Something to look forward to: Tim Berners-Lee, the man who created the world wide web, has launched an action plan to save his invention. Facebook, Google, Reddit, GitHub, and Microsoft are some of the big names backing the plan, but will be removed from the list of endorsers should they fail to show they are implementing the principles laid out.
Berners-Lee says the worst aspects of the web threaten to bring about a digital dystopia, which has led to the launch of the “Contract for the Web.” Created by over 80 organizations, representing governments, companies, and civil society, the scheme requires commitments to keep the web open, safe, and free.
The contract is split into nine central principles, which are divided into three each for governments, companies, and citizens.
Governments are called on to ensure everyone can connect to the internet, keep all of the internet available permanently, and respect and protect people’s online privacy and data rights.
Companies’ principles include making the internet affordable and accessible, respecting and protecting users’ privacy and personal data, and developing tech that “support the best in humanity and challenge the worst.”

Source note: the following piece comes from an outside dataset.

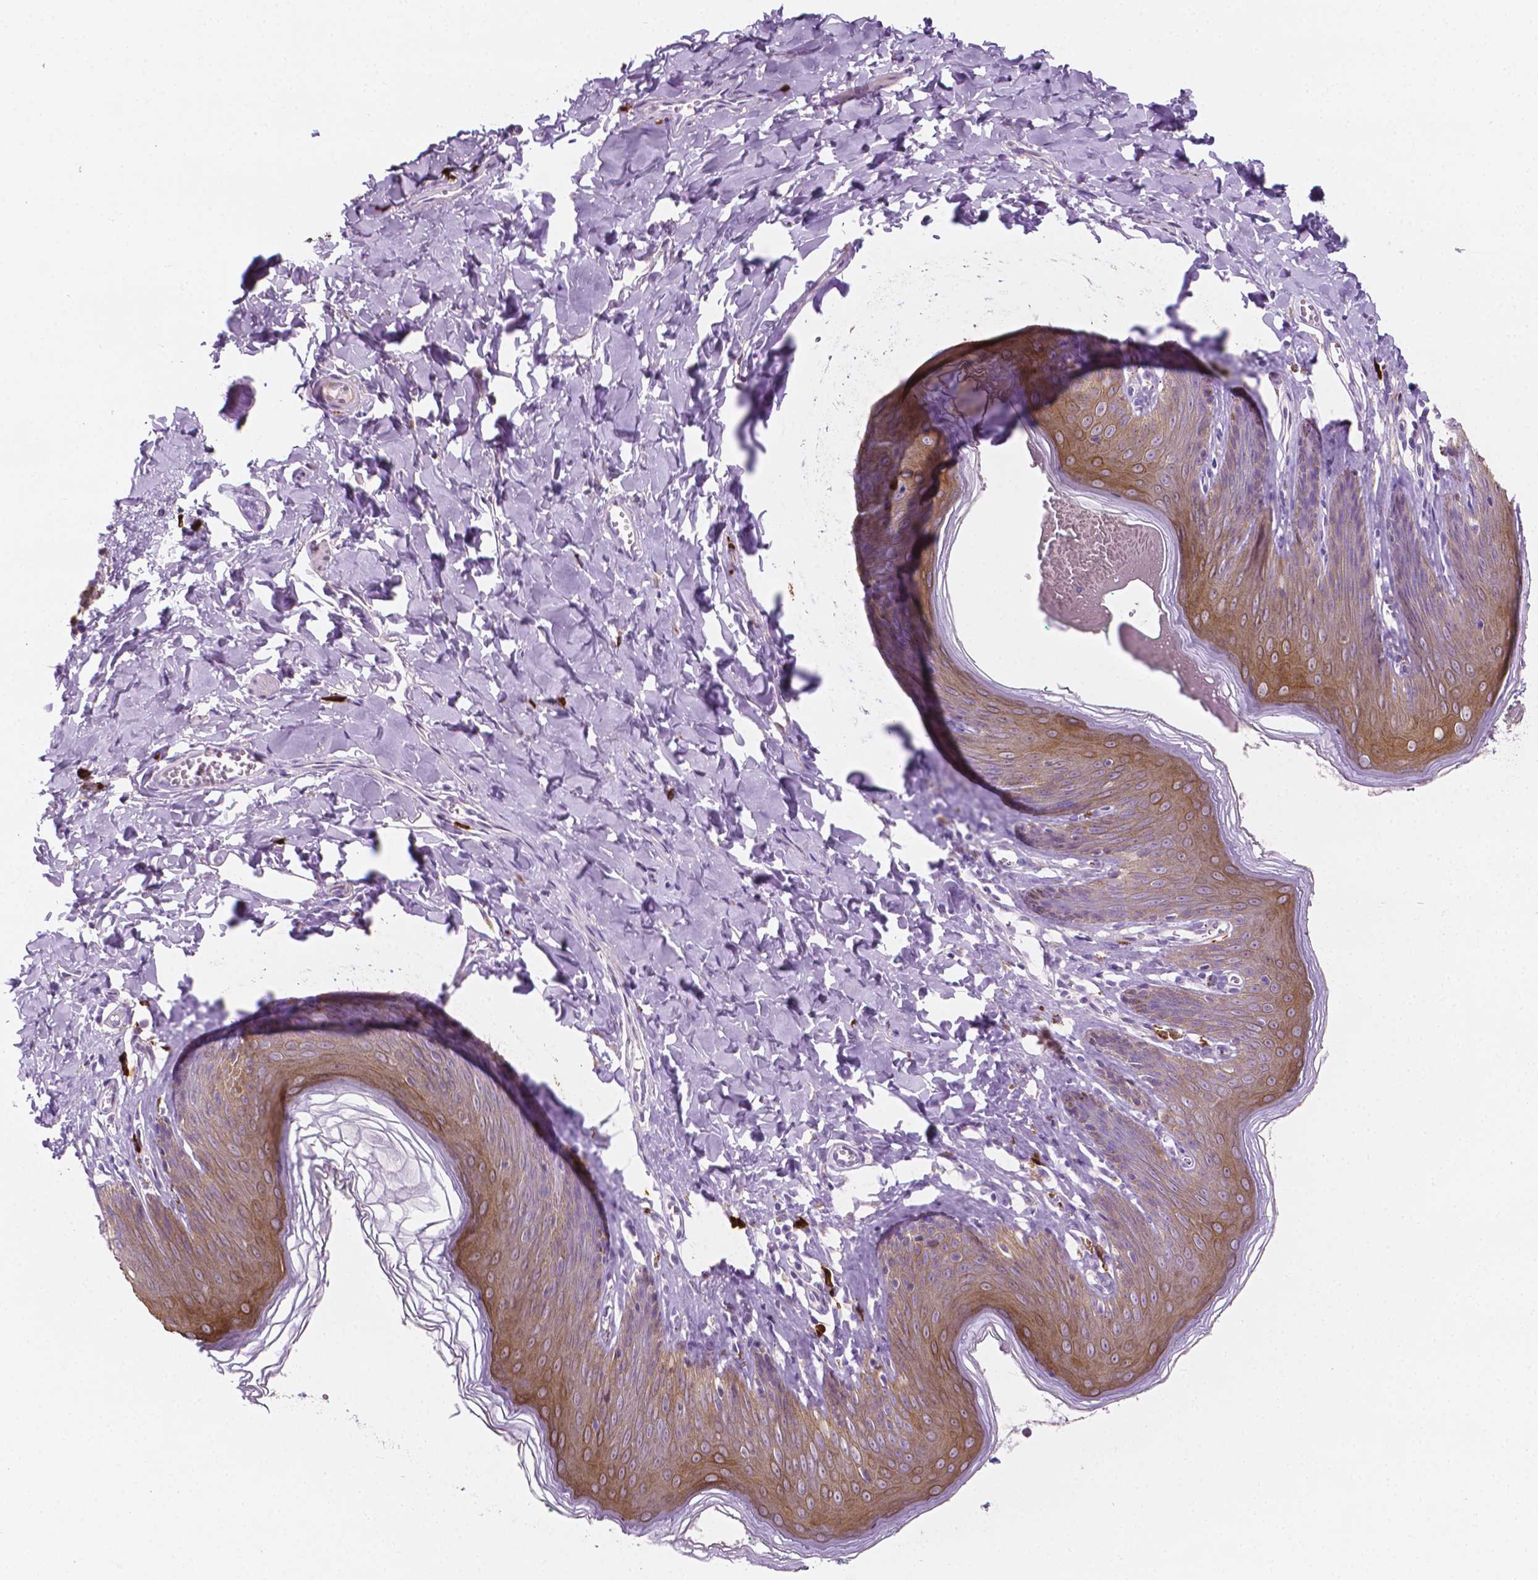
{"staining": {"intensity": "moderate", "quantity": "25%-75%", "location": "cytoplasmic/membranous"}, "tissue": "skin", "cell_type": "Epidermal cells", "image_type": "normal", "snomed": [{"axis": "morphology", "description": "Normal tissue, NOS"}, {"axis": "topography", "description": "Vulva"}, {"axis": "topography", "description": "Peripheral nerve tissue"}], "caption": "Protein expression analysis of normal human skin reveals moderate cytoplasmic/membranous staining in about 25%-75% of epidermal cells.", "gene": "EPPK1", "patient": {"sex": "female", "age": 66}}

Last is the Citizens’ principles. These ask individuals to create content that makes the web a valuable place, build strong online communities, and fight to keep the web an open place.
"The power of the web to transform people's lives, enrich society and reduce inequality is one of the defining opportunities of our time," said Berners-Lee. "But if we don't act now, and act together, to prevent the web being misused by those who want to exploit, divide and undermine, we are at risk of squandering that potential."
"The Contract for the Web gives us a roadmap to build a better web. But it will not happen unless we all commit to the challenge."